_Excerpted passage_

Amazon Emerging as Top ‘Ocean Vendor’ as it Skirts Supply Chain Using Private Vessels

Cargo ships filled with containers dock at the Port of Los Angeles on September 28, 2021, in Los Angeles, California. (Frederic J. Brown/AFP via Getty Images)
Frederic J. Brown/AFP via Getty Images

The online behemoth Amazon is trying to bypass the supply chain crisis by hiring private shipping vessels to transport products to customers from around the world, a move that reflects the retailer’s increasing global influence.

Ocean freight analyst Steve Ferreira said in a CNBC report:

They are doing over 10,000 containers per month of the small- and medium-sized Chinese exporters. Amazon’s volume as an ocean vendor — that’s right, you heard me correct, they’re considered an ocean vendor — would rank them in the top five transportation companies in the Trans Pacific.

This isn’t the first time the retailer has hired private ships to transport goods, according to CNBC. But Amazon has expanded its plan, which has cut waiting times in ports from more than a month to just days.

“Los Angeles, there’s 79 vessels sitting out there up to 45 days waiting to come into the harbor,” Ferreira said. “Amazon’s latest venture that I’ve been tracking in the last two days, it waited two days in the harbor.” Ferreira said:

Who else would think of putting something going into an obscure port in Washington, and then trucking it down to L.A.? Most people are thinking, well, just bring the ship into L.A. But then you’re experiencing those two-week and three-weeks delay. So Amazon’s really taken advantage of some of the niche strategies I believe that the market needs to employ.

Amazon has produced probably 5,000 to 10,000 of these containers over the last two years I’ve been tracking it. Ferreira said. When they bring these containers onto U.S. soil, once they unload them, guess what? They get to be used in the domestic system and the rail system. They don’t have to return them to Asia like everyone else does.

_Supplied information_
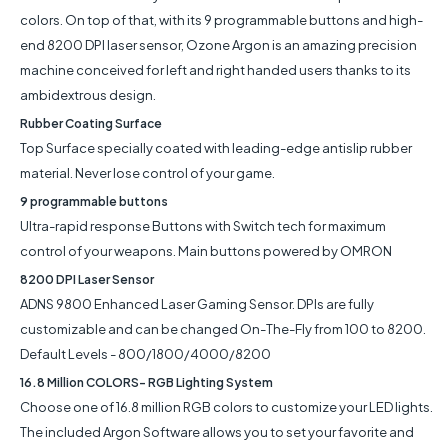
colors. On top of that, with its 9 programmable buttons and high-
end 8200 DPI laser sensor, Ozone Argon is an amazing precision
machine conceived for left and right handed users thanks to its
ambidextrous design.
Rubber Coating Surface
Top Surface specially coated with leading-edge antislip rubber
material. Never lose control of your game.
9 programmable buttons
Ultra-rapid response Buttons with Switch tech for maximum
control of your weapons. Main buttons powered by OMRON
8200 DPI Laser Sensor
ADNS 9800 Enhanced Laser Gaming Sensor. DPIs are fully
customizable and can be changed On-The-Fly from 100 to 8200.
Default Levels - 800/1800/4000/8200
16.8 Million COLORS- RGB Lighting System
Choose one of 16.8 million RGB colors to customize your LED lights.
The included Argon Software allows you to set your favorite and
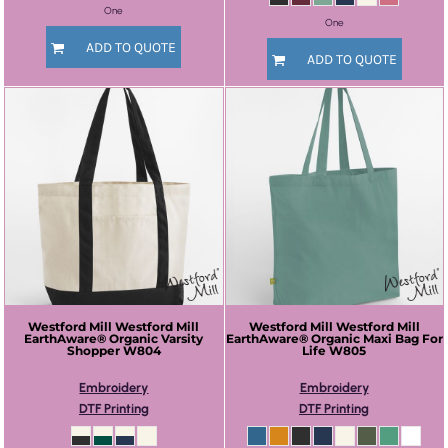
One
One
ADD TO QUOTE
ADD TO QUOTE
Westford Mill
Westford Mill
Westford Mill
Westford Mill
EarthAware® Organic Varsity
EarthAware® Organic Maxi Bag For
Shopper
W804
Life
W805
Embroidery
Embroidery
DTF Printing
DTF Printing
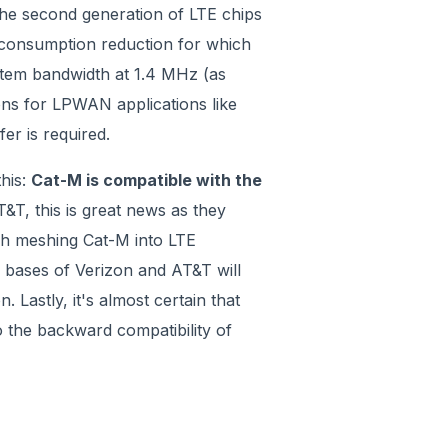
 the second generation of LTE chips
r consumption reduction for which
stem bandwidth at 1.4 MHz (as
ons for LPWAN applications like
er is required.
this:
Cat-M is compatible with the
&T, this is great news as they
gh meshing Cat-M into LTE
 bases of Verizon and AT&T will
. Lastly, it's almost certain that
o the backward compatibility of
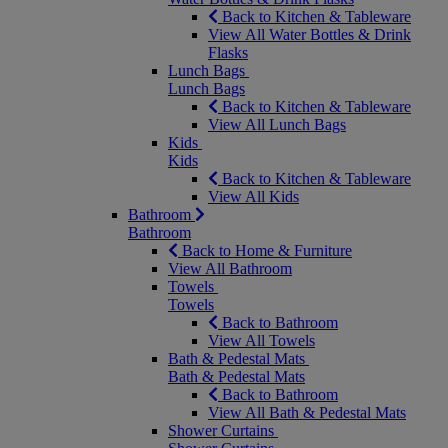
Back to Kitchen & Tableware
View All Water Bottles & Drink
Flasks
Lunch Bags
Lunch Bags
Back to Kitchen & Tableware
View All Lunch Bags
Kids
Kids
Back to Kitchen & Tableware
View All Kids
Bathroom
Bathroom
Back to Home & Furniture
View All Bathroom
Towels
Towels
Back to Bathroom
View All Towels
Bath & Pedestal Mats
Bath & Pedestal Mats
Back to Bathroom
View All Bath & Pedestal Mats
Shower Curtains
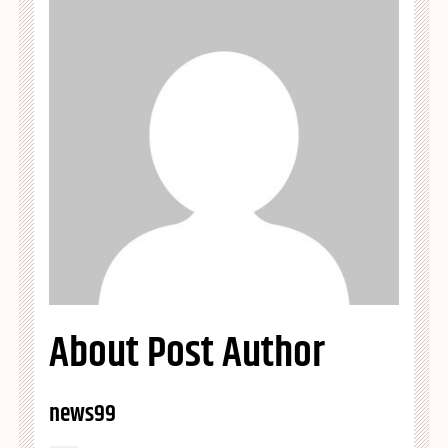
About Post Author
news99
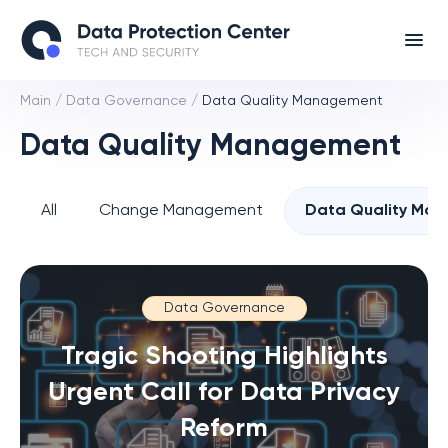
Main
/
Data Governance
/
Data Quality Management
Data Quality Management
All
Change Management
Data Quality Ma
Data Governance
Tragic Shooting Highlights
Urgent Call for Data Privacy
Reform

_Required action 1_
Transcribe the Amazon shipping article, everything from "Amazon Emerging as" down to "the Trans Pacific.".
_Required action 2_
In the Amazon shipping article, how many vessels does Ferreira say are sitting outside Los Angeles waiting to come into the harbor?
_Required action 3_
Write the next part of the Amazon shipping article, picking up after its last sentence.
You won't need the items for any of this.

_Exercise response 1_
Amazon Emerging as Top ‘Ocean Vendor’ as it Skirts Supply Chain Using Private Vessels

Cargo ships filled with containers dock at the Port of Los Angeles on September 28, 2021, in Los Angeles, California. (Frederic J. Brown/AFP via Getty Images)
Frederic J. Brown/AFP via Getty Images

The online behemoth Amazon is trying to bypass the supply chain crisis by hiring private shipping vessels to transport products to customers from around the world, a move that reflects the retailer’s increasing global influence.

Ocean freight analyst Steve Ferreira said in a CNBC report:

They are doing over 10,000 containers per month of the small- and medium-sized Chinese exporters. Amazon’s volume as an ocean vendor — that’s right, you heard me correct, they’re considered an ocean vendor — would rank them in the top five transportation companies in the Trans Pacific.

_Exercise response 2_
79 vessels.

_Exercise response 3_
Even so, Amazon is still feeling the pinch like other retailers because of the supply chain crisis, including a 14 percent rise in out-of-stock items and an average price increase of 25 percent since January 2021, according to the e-commerce management platform CommerceIQ.

CNBC reported on Amazon’s move:

Amazon has been on a spending spree to control as much of the shipping process as possible. It spent more than $61 billion on shipping in 2020, up from just under $38 billion in 2019. Now, Amazon is shipping 72% of its own packages, up from less than 47% in 2019 according to SJ Consulting Group.

It’s even taking control at the first step of the shipping journey by making its own 53-foot cargo containers in China. Containers are in short supply, with long wait times and prices surging from less than $2,000 before the pandemic to $20,000 today. A cargo vessel called the Star Lygra called at the Port of Houston on October 5, 2021, filled with Amazon containers.

Then in 2017, Amazon started quietly operating as a global freight forwarder through a Chinese subsidiary, helping move goods across the ocean for its Chinese sellers who pay to be part of the Fulfilled by Amazon program. Internally, Amazon dubbed this project “Dragon Boat.”

Amazon is also using long-haul aircraft to transport its “highest-margin goods,” which can get smaller amounts of cargo from China to the U.S. much faster.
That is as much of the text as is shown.